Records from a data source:
"""

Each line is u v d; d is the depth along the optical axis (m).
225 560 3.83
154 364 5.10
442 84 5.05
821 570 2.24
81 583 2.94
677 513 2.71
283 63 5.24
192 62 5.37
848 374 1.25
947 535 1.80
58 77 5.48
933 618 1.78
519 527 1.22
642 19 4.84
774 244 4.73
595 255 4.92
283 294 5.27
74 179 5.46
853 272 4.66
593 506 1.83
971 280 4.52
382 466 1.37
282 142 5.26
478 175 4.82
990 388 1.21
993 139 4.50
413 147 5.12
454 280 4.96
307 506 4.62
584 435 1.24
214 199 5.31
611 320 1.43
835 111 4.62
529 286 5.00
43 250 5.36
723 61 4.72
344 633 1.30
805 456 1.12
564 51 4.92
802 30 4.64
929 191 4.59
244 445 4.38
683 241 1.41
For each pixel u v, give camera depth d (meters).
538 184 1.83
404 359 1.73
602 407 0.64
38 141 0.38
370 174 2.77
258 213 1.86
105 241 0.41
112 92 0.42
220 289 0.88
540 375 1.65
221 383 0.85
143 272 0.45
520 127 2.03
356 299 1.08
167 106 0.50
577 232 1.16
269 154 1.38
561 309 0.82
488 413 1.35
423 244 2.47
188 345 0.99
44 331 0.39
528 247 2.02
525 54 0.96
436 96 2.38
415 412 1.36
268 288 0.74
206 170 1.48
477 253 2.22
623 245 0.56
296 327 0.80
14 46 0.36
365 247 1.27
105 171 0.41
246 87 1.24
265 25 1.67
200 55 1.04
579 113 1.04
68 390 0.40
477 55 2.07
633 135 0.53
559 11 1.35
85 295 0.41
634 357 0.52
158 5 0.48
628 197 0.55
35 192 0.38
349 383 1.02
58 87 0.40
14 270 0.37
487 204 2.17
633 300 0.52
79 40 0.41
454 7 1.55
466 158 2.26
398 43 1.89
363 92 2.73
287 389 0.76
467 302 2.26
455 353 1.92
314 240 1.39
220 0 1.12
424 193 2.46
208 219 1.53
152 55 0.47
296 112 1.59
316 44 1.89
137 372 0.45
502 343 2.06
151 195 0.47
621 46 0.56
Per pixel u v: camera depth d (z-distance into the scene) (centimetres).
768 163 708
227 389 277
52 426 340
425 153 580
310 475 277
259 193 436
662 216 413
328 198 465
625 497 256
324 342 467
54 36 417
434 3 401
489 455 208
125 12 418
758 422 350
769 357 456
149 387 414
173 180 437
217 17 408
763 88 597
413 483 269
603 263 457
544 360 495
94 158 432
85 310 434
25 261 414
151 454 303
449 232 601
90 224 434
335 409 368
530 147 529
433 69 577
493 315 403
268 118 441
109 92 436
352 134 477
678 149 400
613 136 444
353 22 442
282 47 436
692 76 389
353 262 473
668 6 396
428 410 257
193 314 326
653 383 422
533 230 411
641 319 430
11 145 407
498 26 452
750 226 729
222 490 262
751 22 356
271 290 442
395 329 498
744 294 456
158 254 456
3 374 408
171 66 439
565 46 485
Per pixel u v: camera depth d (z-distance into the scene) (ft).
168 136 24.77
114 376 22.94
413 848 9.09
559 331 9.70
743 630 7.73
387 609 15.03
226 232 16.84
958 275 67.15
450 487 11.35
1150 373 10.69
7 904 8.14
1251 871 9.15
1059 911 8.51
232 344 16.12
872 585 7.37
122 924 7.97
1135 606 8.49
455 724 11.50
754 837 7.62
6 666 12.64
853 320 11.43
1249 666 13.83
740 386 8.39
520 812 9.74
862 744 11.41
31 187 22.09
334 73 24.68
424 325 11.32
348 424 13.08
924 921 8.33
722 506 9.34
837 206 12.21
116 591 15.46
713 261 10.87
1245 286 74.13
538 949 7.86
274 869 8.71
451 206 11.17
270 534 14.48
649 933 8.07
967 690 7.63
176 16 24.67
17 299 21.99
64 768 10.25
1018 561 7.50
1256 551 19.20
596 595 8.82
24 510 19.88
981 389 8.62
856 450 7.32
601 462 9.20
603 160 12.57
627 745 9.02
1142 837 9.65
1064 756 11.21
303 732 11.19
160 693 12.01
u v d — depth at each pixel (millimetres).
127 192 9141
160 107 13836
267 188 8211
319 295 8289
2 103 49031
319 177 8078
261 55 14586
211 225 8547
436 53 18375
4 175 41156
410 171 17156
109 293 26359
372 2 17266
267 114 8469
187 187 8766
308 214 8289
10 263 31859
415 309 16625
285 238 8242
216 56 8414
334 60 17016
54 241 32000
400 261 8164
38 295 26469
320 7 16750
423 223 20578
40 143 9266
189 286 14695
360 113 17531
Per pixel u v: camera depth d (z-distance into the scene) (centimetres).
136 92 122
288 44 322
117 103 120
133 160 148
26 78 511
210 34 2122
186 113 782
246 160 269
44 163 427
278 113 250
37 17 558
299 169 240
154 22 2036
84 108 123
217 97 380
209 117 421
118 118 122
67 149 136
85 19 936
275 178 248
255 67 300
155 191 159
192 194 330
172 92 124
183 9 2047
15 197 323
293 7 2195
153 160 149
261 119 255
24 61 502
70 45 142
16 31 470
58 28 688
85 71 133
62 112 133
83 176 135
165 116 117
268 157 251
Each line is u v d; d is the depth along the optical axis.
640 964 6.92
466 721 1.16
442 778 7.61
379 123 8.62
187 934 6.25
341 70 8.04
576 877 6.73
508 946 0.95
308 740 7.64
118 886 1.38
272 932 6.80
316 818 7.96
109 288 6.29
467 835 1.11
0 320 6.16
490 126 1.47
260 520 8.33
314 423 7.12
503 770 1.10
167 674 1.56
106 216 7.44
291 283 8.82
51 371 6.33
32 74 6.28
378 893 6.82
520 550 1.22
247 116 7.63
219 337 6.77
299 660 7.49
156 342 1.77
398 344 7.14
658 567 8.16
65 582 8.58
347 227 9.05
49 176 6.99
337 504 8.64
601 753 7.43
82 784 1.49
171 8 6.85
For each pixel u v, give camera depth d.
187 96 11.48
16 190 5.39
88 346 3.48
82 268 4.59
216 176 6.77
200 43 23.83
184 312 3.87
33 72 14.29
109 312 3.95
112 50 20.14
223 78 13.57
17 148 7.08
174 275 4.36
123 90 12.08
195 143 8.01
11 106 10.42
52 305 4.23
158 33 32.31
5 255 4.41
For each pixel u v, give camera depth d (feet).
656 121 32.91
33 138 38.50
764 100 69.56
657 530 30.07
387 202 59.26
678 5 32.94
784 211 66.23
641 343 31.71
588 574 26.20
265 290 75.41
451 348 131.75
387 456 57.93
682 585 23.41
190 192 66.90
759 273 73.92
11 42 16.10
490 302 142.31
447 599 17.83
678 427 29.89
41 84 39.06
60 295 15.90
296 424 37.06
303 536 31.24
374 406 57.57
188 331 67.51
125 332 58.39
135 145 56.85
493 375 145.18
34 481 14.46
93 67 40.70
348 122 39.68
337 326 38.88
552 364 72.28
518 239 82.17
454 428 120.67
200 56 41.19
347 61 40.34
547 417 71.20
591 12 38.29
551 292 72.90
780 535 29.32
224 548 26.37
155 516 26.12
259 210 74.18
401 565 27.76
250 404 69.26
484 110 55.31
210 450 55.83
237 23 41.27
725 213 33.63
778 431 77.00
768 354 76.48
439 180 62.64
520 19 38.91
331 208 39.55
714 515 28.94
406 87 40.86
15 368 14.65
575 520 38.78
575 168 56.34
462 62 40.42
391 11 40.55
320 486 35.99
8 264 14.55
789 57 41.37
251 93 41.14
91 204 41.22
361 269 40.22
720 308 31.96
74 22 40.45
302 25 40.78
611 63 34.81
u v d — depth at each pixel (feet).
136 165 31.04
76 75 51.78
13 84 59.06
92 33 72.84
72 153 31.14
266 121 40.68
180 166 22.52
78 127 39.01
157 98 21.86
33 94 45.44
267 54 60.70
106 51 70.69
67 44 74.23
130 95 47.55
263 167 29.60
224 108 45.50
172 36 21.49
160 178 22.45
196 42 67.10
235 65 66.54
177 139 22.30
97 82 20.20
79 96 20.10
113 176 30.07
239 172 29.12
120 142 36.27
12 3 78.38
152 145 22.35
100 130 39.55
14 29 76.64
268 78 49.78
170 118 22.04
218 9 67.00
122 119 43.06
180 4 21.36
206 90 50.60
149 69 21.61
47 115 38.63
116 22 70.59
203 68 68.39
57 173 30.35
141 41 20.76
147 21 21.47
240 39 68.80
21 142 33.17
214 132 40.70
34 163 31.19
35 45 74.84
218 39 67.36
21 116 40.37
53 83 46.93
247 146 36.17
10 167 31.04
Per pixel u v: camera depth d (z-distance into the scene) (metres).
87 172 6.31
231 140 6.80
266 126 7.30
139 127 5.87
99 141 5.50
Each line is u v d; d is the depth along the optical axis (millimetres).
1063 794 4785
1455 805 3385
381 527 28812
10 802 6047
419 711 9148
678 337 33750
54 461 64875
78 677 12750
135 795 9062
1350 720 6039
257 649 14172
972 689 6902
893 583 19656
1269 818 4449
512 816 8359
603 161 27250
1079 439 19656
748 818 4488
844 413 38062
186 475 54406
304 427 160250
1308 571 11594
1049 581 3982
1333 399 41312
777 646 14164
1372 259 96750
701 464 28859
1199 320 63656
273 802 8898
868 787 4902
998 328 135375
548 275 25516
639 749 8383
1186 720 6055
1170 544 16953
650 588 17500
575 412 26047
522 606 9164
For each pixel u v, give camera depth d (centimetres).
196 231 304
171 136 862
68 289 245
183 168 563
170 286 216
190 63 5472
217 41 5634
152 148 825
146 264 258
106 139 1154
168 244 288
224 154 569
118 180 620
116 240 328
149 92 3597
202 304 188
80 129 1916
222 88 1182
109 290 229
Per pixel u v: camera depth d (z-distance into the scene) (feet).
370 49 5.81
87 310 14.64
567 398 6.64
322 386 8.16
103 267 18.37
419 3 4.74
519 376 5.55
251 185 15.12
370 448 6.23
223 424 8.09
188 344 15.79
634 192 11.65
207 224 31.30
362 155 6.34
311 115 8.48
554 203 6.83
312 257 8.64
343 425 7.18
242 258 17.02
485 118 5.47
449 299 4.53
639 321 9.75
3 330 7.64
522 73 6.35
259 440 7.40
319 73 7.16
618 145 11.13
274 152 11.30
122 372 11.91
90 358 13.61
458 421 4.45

"""

» What this task involves
Only the last part of the records is wanted. Repeat it exactly, beginning at the line containing "634 192 11.65" and ending at the final line.

» Answer box
634 192 11.65
207 224 31.30
362 155 6.34
311 115 8.48
554 203 6.83
312 257 8.64
343 425 7.18
242 258 17.02
485 118 5.47
449 299 4.53
639 321 9.75
3 330 7.64
522 73 6.35
259 440 7.40
319 73 7.16
618 145 11.13
274 152 11.30
122 372 11.91
90 358 13.61
458 421 4.45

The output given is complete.